EXERCISE DIRECTIONS: Transcribe every line of the listing below verbatim, omitting the pictures from your answer.

Stored entries
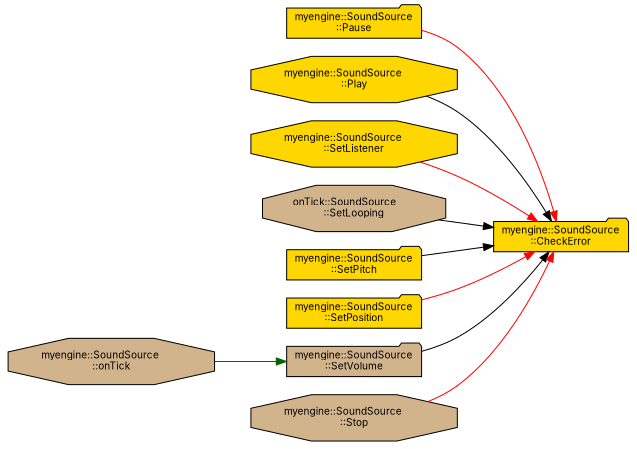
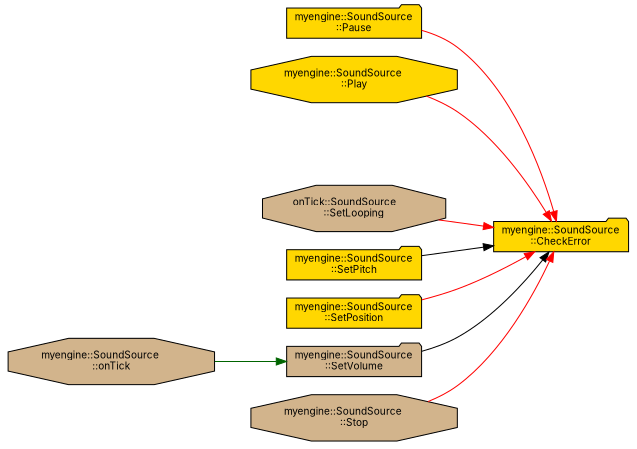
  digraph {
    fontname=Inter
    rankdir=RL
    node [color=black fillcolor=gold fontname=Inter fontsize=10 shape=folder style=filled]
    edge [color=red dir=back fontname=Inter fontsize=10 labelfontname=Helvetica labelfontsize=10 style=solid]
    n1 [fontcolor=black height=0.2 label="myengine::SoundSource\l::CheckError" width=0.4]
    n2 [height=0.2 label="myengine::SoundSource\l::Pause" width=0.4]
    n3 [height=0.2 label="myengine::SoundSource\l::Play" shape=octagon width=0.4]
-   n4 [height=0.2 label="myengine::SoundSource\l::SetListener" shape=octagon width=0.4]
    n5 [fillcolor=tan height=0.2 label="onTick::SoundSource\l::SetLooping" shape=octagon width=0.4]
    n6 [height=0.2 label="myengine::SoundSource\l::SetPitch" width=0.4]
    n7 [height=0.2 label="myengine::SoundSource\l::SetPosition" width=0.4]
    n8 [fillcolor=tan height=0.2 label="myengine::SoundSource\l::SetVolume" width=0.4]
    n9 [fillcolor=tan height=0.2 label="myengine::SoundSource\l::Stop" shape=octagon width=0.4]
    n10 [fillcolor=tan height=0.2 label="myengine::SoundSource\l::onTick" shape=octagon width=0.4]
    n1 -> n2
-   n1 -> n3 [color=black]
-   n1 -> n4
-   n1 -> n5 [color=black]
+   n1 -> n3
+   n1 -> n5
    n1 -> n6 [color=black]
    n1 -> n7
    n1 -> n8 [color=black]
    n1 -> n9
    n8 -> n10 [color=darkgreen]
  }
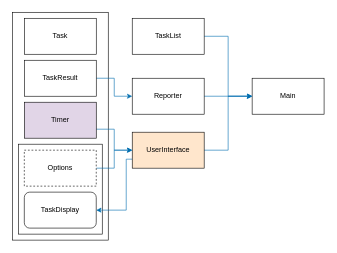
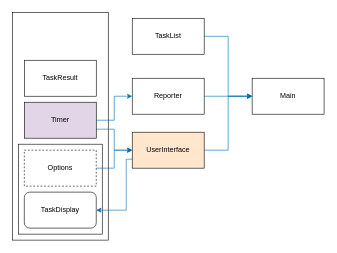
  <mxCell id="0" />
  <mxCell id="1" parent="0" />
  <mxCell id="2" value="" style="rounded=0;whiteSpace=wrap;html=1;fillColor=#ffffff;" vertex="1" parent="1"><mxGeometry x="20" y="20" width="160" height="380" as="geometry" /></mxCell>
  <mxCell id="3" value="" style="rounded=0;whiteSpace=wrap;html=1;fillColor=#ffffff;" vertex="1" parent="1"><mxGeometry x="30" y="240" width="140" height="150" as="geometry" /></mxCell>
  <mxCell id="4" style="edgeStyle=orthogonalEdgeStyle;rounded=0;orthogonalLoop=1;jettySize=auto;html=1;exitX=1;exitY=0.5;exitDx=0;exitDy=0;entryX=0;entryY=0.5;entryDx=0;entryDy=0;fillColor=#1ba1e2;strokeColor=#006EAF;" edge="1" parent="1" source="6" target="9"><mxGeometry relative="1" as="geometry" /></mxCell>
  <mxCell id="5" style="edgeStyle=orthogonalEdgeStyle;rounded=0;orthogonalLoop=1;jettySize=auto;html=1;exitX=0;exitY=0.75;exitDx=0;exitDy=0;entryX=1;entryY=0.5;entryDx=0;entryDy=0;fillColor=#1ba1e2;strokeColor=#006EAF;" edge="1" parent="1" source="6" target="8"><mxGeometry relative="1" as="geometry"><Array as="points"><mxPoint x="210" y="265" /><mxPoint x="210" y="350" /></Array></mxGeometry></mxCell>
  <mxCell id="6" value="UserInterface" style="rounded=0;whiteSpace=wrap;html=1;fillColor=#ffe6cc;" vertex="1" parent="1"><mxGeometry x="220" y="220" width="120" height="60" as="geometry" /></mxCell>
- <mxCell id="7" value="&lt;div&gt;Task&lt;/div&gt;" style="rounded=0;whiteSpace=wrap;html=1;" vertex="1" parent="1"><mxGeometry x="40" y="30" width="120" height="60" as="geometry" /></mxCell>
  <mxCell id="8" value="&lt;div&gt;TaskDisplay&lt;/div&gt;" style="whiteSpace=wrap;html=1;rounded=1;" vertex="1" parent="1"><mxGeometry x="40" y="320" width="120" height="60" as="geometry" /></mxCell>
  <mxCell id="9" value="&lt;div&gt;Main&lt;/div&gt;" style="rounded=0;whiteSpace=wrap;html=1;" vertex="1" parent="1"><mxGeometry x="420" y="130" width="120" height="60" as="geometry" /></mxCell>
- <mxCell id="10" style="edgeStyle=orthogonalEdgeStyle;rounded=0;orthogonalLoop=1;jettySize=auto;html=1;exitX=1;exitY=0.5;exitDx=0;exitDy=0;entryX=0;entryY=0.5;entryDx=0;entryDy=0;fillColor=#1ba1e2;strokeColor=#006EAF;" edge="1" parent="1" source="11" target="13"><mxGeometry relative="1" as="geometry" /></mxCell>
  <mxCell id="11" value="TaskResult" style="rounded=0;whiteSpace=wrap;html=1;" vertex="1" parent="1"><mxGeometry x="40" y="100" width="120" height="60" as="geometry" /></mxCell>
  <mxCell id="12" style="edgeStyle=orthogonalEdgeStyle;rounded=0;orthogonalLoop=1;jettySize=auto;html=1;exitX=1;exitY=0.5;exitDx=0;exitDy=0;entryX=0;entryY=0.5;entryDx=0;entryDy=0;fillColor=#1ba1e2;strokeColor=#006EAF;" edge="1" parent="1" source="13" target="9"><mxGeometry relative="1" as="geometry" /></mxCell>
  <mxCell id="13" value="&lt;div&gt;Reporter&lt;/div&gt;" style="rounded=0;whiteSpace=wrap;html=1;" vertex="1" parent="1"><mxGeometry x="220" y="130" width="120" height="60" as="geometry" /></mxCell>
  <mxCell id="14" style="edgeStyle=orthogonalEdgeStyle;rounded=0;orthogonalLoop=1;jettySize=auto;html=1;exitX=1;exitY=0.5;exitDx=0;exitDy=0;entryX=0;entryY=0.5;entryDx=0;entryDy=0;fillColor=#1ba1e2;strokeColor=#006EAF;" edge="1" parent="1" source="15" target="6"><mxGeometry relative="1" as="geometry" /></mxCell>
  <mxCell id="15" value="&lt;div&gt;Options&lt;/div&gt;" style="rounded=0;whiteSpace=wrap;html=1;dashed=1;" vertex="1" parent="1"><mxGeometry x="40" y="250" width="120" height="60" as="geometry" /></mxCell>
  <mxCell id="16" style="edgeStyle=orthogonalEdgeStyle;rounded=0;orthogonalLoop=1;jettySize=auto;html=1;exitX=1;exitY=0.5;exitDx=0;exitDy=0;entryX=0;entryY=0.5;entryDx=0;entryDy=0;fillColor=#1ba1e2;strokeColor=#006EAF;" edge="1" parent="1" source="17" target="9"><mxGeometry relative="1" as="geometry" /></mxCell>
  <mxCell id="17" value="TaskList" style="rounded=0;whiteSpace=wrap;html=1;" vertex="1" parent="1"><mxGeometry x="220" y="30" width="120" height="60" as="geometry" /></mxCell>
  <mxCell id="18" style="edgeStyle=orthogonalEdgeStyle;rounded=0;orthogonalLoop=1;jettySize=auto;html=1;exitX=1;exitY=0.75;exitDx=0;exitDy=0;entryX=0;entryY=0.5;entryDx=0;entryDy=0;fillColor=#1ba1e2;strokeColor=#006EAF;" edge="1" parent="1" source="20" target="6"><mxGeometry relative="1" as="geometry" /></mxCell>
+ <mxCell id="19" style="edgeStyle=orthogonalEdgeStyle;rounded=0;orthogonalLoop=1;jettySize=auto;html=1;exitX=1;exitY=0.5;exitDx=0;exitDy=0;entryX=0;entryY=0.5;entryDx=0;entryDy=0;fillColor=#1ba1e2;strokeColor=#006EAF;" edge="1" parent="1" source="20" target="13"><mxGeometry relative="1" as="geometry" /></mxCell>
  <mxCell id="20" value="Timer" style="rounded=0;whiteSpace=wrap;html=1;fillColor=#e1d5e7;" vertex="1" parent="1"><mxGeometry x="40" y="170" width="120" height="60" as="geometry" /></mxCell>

TASK ANSWER:
  digraph {
    fontname=Inter
    rankdir=RL
    node [color=black fillcolor=gold fontname=Inter fontsize=10 shape=folder style=filled]
    edge [color=red dir=back fontname=Inter fontsize=10 labelfontname=Helvetica labelfontsize=10 style=solid]
    n1 [fontcolor=black height=0.2 label="myengine::SoundSource\l::CheckError" width=0.4]
    n2 [height=0.2 label="myengine::SoundSource\l::Pause" width=0.4]
    n3 [height=0.2 label="myengine::SoundSource\l::Play" shape=octagon width=0.4]
-   n4 [height=0.2 label="myengine::SoundSource\l::SetListener" shape=octagon width=0.4]
    n5 [fillcolor=tan height=0.2 label="onTick::SoundSource\l::SetLooping" shape=octagon width=0.4]
    n6 [height=0.2 label="myengine::SoundSource\l::SetPitch" width=0.4]
    n7 [height=0.2 label="myengine::SoundSource\l::SetPosition" width=0.4]
    n8 [fillcolor=tan height=0.2 label="myengine::SoundSource\l::SetVolume" width=0.4]
    n9 [fillcolor=tan height=0.2 label="myengine::SoundSource\l::Stop" shape=octagon width=0.4]
    n10 [fillcolor=tan height=0.2 label="myengine::SoundSource\l::onTick" shape=octagon width=0.4]
    n1 -> n2
-   n1 -> n3 [color=black]
-   n1 -> n4
-   n1 -> n5 [color=black]
+   n1 -> n3
+   n1 -> n5
    n1 -> n6 [color=black]
    n1 -> n7
    n1 -> n8 [color=black]
    n1 -> n9
    n8 -> n10 [color=darkgreen]
  }
  <mxCell id="0" />
  <mxCell id="1" parent="0" />
  <mxCell id="2" value="" style="rounded=0;whiteSpace=wrap;html=1;fillColor=#ffffff;" vertex="1" parent="1"><mxGeometry x="20" y="20" width="160" height="380" as="geometry" /></mxCell>
  <mxCell id="3" value="" style="rounded=0;whiteSpace=wrap;html=1;fillColor=#ffffff;" vertex="1" parent="1"><mxGeometry x="30" y="240" width="140" height="150" as="geometry" /></mxCell>
  <mxCell id="4" style="edgeStyle=orthogonalEdgeStyle;rounded=0;orthogonalLoop=1;jettySize=auto;html=1;exitX=1;exitY=0.5;exitDx=0;exitDy=0;entryX=0;entryY=0.5;entryDx=0;entryDy=0;fillColor=#1ba1e2;strokeColor=#006EAF;" edge="1" parent="1" source="6" target="9"><mxGeometry relative="1" as="geometry" /></mxCell>
  <mxCell id="5" style="edgeStyle=orthogonalEdgeStyle;rounded=0;orthogonalLoop=1;jettySize=auto;html=1;exitX=0;exitY=0.75;exitDx=0;exitDy=0;entryX=1;entryY=0.5;entryDx=0;entryDy=0;fillColor=#1ba1e2;strokeColor=#006EAF;" edge="1" parent="1" source="6" target="8"><mxGeometry relative="1" as="geometry"><Array as="points"><mxPoint x="210" y="265" /><mxPoint x="210" y="350" /></Array></mxGeometry></mxCell>
  <mxCell id="6" value="UserInterface" style="rounded=0;whiteSpace=wrap;html=1;fillColor=#ffe6cc;" vertex="1" parent="1"><mxGeometry x="220" y="220" width="120" height="60" as="geometry" /></mxCell>
- <mxCell id="7" value="&lt;div&gt;Task&lt;/div&gt;" style="rounded=0;whiteSpace=wrap;html=1;" vertex="1" parent="1"><mxGeometry x="40" y="30" width="120" height="60" as="geometry" /></mxCell>
  <mxCell id="8" value="&lt;div&gt;TaskDisplay&lt;/div&gt;" style="whiteSpace=wrap;html=1;rounded=1;" vertex="1" parent="1"><mxGeometry x="40" y="320" width="120" height="60" as="geometry" /></mxCell>
  <mxCell id="9" value="&lt;div&gt;Main&lt;/div&gt;" style="rounded=0;whiteSpace=wrap;html=1;" vertex="1" parent="1"><mxGeometry x="420" y="130" width="120" height="60" as="geometry" /></mxCell>
- <mxCell id="10" style="edgeStyle=orthogonalEdgeStyle;rounded=0;orthogonalLoop=1;jettySize=auto;html=1;exitX=1;exitY=0.5;exitDx=0;exitDy=0;entryX=0;entryY=0.5;entryDx=0;entryDy=0;fillColor=#1ba1e2;strokeColor=#006EAF;" edge="1" parent="1" source="11" target="13"><mxGeometry relative="1" as="geometry" /></mxCell>
  <mxCell id="11" value="TaskResult" style="rounded=0;whiteSpace=wrap;html=1;" vertex="1" parent="1"><mxGeometry x="40" y="100" width="120" height="60" as="geometry" /></mxCell>
  <mxCell id="12" style="edgeStyle=orthogonalEdgeStyle;rounded=0;orthogonalLoop=1;jettySize=auto;html=1;exitX=1;exitY=0.5;exitDx=0;exitDy=0;entryX=0;entryY=0.5;entryDx=0;entryDy=0;fillColor=#1ba1e2;strokeColor=#006EAF;" edge="1" parent="1" source="13" target="9"><mxGeometry relative="1" as="geometry" /></mxCell>
  <mxCell id="13" value="&lt;div&gt;Reporter&lt;/div&gt;" style="rounded=0;whiteSpace=wrap;html=1;" vertex="1" parent="1"><mxGeometry x="220" y="130" width="120" height="60" as="geometry" /></mxCell>
  <mxCell id="14" style="edgeStyle=orthogonalEdgeStyle;rounded=0;orthogonalLoop=1;jettySize=auto;html=1;exitX=1;exitY=0.5;exitDx=0;exitDy=0;entryX=0;entryY=0.5;entryDx=0;entryDy=0;fillColor=#1ba1e2;strokeColor=#006EAF;" edge="1" parent="1" source="15" target="6"><mxGeometry relative="1" as="geometry" /></mxCell>
  <mxCell id="15" value="&lt;div&gt;Options&lt;/div&gt;" style="rounded=0;whiteSpace=wrap;html=1;dashed=1;" vertex="1" parent="1"><mxGeometry x="40" y="250" width="120" height="60" as="geometry" /></mxCell>
  <mxCell id="16" style="edgeStyle=orthogonalEdgeStyle;rounded=0;orthogonalLoop=1;jettySize=auto;html=1;exitX=1;exitY=0.5;exitDx=0;exitDy=0;entryX=0;entryY=0.5;entryDx=0;entryDy=0;fillColor=#1ba1e2;strokeColor=#006EAF;" edge="1" parent="1" source="17" target="9"><mxGeometry relative="1" as="geometry" /></mxCell>
  <mxCell id="17" value="TaskList" style="rounded=0;whiteSpace=wrap;html=1;" vertex="1" parent="1"><mxGeometry x="220" y="30" width="120" height="60" as="geometry" /></mxCell>
  <mxCell id="18" style="edgeStyle=orthogonalEdgeStyle;rounded=0;orthogonalLoop=1;jettySize=auto;html=1;exitX=1;exitY=0.75;exitDx=0;exitDy=0;entryX=0;entryY=0.5;entryDx=0;entryDy=0;fillColor=#1ba1e2;strokeColor=#006EAF;" edge="1" parent="1" source="20" target="6"><mxGeometry relative="1" as="geometry" /></mxCell>
+ <mxCell id="19" style="edgeStyle=orthogonalEdgeStyle;rounded=0;orthogonalLoop=1;jettySize=auto;html=1;exitX=1;exitY=0.5;exitDx=0;exitDy=0;entryX=0;entryY=0.5;entryDx=0;entryDy=0;fillColor=#1ba1e2;strokeColor=#006EAF;" edge="1" parent="1" source="20" target="13"><mxGeometry relative="1" as="geometry" /></mxCell>
  <mxCell id="20" value="Timer" style="rounded=0;whiteSpace=wrap;html=1;fillColor=#e1d5e7;" vertex="1" parent="1"><mxGeometry x="40" y="170" width="120" height="60" as="geometry" /></mxCell>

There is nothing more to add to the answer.